7月31日、一部の薬局で勃起不全(ED)治療薬の販売が始まる。これは先行販売によるもので、8月末からはより多くの薬局で購入可能になる。いずれも薬剤師の説明を受ける必要があるが、薬を使うか迷っていた人にしてみれば、入手のハードルが下がるので朗報だろう。
どうすれば購入できるのか、注意すべき点はあるのか、医師らへの取材をもとに解説する。
ED患者は推計1400万人
日本性機能学会と日本泌尿器科学会のED診療ガイドラインによると、EDは「満足な性行為を行うのに十分な勃起が得られないか、または維持できない状態が持続または再発すること」と定義されている。
わが国のED患者は1400万人と推計される。また約8割が医療機関を未受診との調査結果もある。

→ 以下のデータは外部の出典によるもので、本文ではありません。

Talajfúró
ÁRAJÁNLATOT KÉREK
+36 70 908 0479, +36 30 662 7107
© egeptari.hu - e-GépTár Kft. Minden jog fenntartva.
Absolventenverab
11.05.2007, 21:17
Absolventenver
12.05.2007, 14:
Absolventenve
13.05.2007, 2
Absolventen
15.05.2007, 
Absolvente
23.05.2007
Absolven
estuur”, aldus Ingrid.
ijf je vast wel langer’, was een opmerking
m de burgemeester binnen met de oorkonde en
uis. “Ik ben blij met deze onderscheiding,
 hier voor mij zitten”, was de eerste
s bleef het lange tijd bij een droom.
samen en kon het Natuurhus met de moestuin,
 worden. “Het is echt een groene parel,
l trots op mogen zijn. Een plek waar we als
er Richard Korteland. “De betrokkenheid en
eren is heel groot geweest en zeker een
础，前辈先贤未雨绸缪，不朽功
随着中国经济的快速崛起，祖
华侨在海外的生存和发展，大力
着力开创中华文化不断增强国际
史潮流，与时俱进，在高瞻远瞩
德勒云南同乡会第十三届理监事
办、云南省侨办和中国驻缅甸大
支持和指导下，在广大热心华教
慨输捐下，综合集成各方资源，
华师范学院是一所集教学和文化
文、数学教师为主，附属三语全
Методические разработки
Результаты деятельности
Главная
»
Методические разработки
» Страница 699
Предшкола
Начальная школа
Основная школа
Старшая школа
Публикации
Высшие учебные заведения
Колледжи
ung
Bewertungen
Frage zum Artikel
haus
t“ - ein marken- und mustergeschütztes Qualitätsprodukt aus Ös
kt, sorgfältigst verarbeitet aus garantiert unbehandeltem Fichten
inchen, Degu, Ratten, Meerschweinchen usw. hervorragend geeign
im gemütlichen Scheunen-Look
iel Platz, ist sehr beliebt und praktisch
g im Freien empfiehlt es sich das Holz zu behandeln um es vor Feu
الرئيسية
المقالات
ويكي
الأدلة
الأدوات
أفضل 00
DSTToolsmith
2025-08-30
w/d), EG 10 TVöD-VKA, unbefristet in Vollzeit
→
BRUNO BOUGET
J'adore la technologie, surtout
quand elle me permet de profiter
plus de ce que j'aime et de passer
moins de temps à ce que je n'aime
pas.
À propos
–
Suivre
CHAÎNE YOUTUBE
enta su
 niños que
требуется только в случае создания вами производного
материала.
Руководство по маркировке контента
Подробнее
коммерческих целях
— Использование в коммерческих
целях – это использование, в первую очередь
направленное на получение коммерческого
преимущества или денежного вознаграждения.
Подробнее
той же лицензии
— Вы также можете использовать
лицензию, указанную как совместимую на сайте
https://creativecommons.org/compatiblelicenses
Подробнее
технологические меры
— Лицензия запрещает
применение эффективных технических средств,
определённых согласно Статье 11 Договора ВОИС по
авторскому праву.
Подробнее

今回、薬局で販売されることに決まったED治療薬は、エスエス製薬のシアリス(タダラフィル)。国内初の市販薬(OTC医薬品)となる。これまでは医師の診察と処方箋がなければ買えなかったが、これからは薬剤師の説明を受けるだけで買える「要指導医薬品」となる。
勃起には陰茎での血管拡張が必要だが、EDでは、血管を広げる物質をPDE5(ホスホジエステラーゼ5)という酵素が分解してしまうため、勃起が起こりにくくなる。このPDE5の働きを抑制するのがPDE5阻害薬で、これにより陰茎の血流が改善して勃起が持続する。
徳島大学大学院医歯薬学研究部循環器内科学教室教授で、ED診療ガイドライン第3版の作成委員を務めた佐田政隆氏は、シアリスのOTC化について「薬の血中濃度が半分になるまでの時間(半減期)が長い」ことを理由の1つに挙げる。